NA Roads – driving innovation with Mack
Nick Argyropoulos knows all about solving problems. In his latest attempt to save money and time in road maintenance, the managing director of NA Roads bought three new Mack MetroLiners to transport his new mobile batching units.
We’ve all been stuck in road works and Nick Argyropoulos can feel the frustration more than most.
He’s been in the road maintenance game for nearly 25 years, since he started out with a single backhoe subcontracting to the NSW Roads and Traffic Authority. Nick has seen road works evolve, and in recent years, he’s been at the forefront of that evolution.
As the managing director of NA Roads, based in Padstow in Sydney’s south west, Nick has a strong focus on minimising disruption and finding savings. With his team of 100+ employees and a fleet of over 50 trucks and plant and equipment, he is driven to innovate.
“Better concrete, quicker drying time, reduced congestion,” says Nick, “I want to unclog roads.”
Mobile Batching Units
Recently, Nick introduced a new computer-driven mobile batching unit to maintain roads with higher-quality concrete laid in quicker time.
“The mobile batching plant allows us to batch concrete on-site. The concrete that was available before we bought these units, was just very outdated.

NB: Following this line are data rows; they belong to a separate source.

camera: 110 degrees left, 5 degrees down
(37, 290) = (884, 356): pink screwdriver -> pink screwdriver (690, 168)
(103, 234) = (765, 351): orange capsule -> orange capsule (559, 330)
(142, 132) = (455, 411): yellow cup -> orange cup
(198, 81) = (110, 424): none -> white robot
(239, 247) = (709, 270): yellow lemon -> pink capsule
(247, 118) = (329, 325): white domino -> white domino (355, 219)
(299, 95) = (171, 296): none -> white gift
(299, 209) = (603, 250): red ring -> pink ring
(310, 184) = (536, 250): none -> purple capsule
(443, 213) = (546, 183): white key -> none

We couldn't get a concrete that would set fast enough,” he explains.
The mobile batching unit solves some real problems.
"The concrete needed 4 to 6 hours to dry before it could be opened to traffic. Fifteen years ago, we used to have to shut a road down for fifteen hours at a time. Sometimes even over a weekend,” he says.
The weigh station at Marulan is an example of some staggering results.

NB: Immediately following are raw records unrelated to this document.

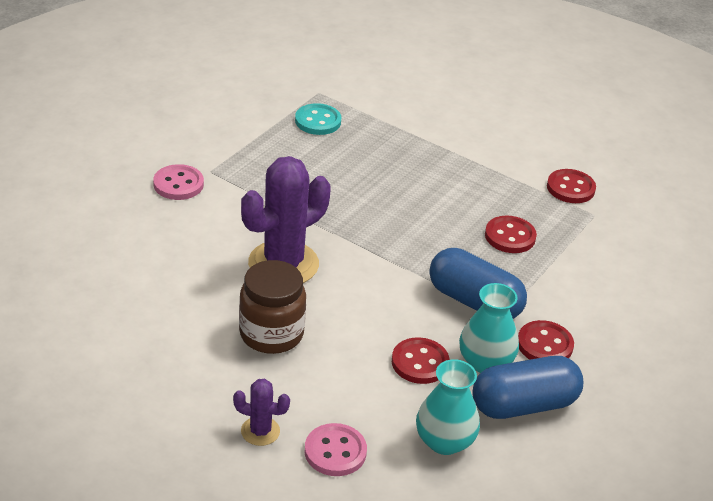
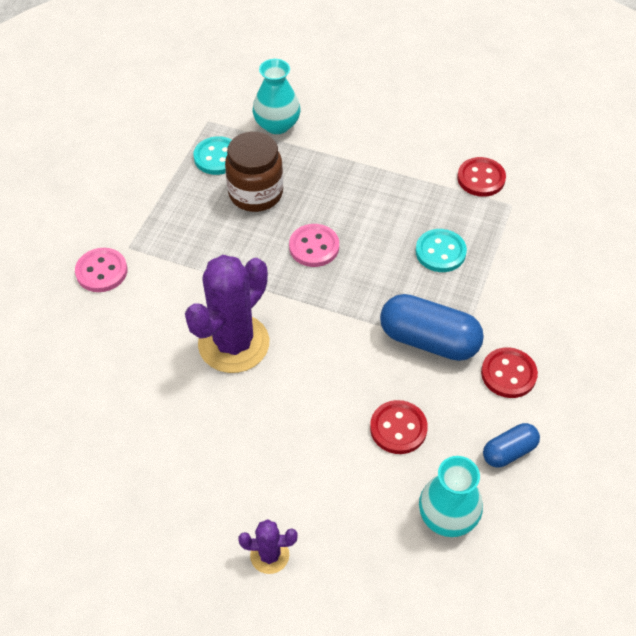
camera: 10 degrees left, 15 degrees up
(271, 334) = (246, 433): brown jar -> brown jar (255, 193)
(335, 452) = (348, 559): pink button -> pink button (314, 247)
(485, 362) = (459, 410): turquoise vase -> turquoise vase (277, 125)
(510, 236) = (440, 252): red button -> turquoise button
(524, 405) = (509, 451): blue capsule -> blue capsule, size x0.56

"Traditionally, RMS would block a lane at the weigh station at Marulan for up to seven days to get this concrete maintenance done. Using our mobile batching unit, they were able to reduce that down to an 8-hour period. This has significantly reduced disruption to the freight industry," he explains.
On many jobs, Nick can get traffic moving again less than two hours after a pour, and he has worked up and down the NSW east coast – from the Hume Highway south to the Pacific Highway north.

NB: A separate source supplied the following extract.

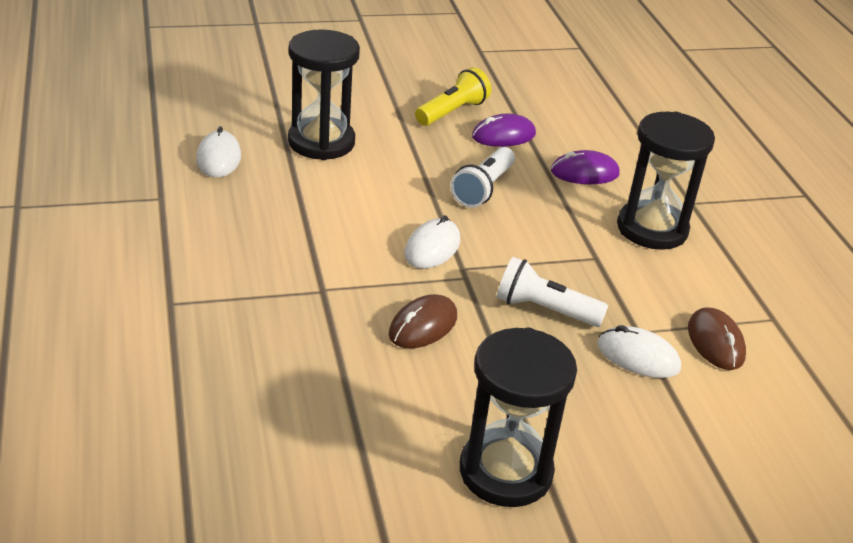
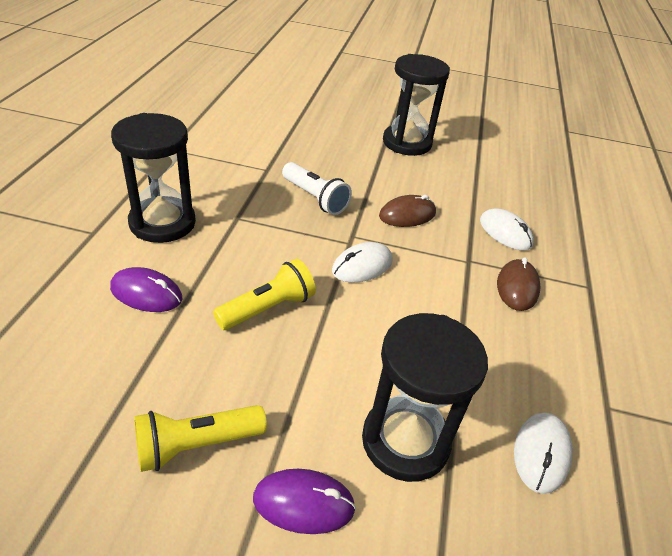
camera: 155 degrees left, 5 degrees up
(483, 189) = (268, 308): white flashlight -> yellow flashlight
(503, 135) = (174, 375): purple mouse -> purple mouse (303, 503)
(638, 356) = (283, 159): white mouse -> white mouse (505, 232)
(715, 342) = (226, 150): brown mouse -> brown mouse (517, 287)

Nick says that he began his search overseas for a solution four years ago, and although he liked the concept of mobile batching, he was uncomfortable with the manual operation of the units.
“I sat down with ProAll Mixers in Canada, and had a discussion with them and told them what I wanted which was a computer-controlled, automated system that would produce repeatable and reliable results," he says.
Once Nick had the technology, he needed the transport. That is where Mack came in.
Working with Mack to customise the trucks
In 2018, Nick bought three new MetroLiners – two of which are dedicated to transporting the units. The trucks are his first foray into Mack and he was impressed with how the company worked with him to get the trucks right for application.
"The MetroLiner is great value for money. Jarrod at VCV Sydney helped us to set the trucks up exactly the way we needed," he says, “He had a strong understanding of what we wanted and they actually spoke to the ProAll suppliers to understand the weight and distribution that we required for our trucks.”
There was a lot of technical homework that went into the customisation.
"We needed a 10-wheeler with a lift-up axle to give us greater weight and better weight distribution. Secondly, Mack were able to custom build them, because we needed a modified Allison auto allow us to run the mobile batching units because they needed to be PTO-driven. Mack was able to give us that,” Nick says.
He says that NA Roads drivers are happy with the result.
"The feedback I have from the drivers are that the Macks are very comfortable. They've got great power for what we need. They’re very driver friendly,” Nick says.
Nick puts down the growth of NA Roads to a relentless search for better solutions. Nick had a head for business from an early age, could spot problems and develop cost-effective solutions.
“It's all about innovation for us. I'm a firm believer that we shouldn't just be doing things because that’s the way we’ve been doing them for the last twenty years," Nick says.
He says that government budgets need to be stretched further. Pouring higher quality concrete which can last for between 40 and 60 years rather than 20 years, and minimising the disruption to the motoring public, are what drives Nick.
“The increase in traffic volumes is a driving force. The window in which we’re allowed to be on the road is getting smaller and smaller. On average, we’re lucky if we get on the road for 6 to 8 hours,” he says.
Nick’s choice of the Mack MetroLiner, and Mack’s ability to customise them to his particular application perfectly complement his innovative search for better solutions in road maintenance.
“If we can get more done for less, that’s what I am trying to do," says Nick, “and the Macks are a key part of our new approach.”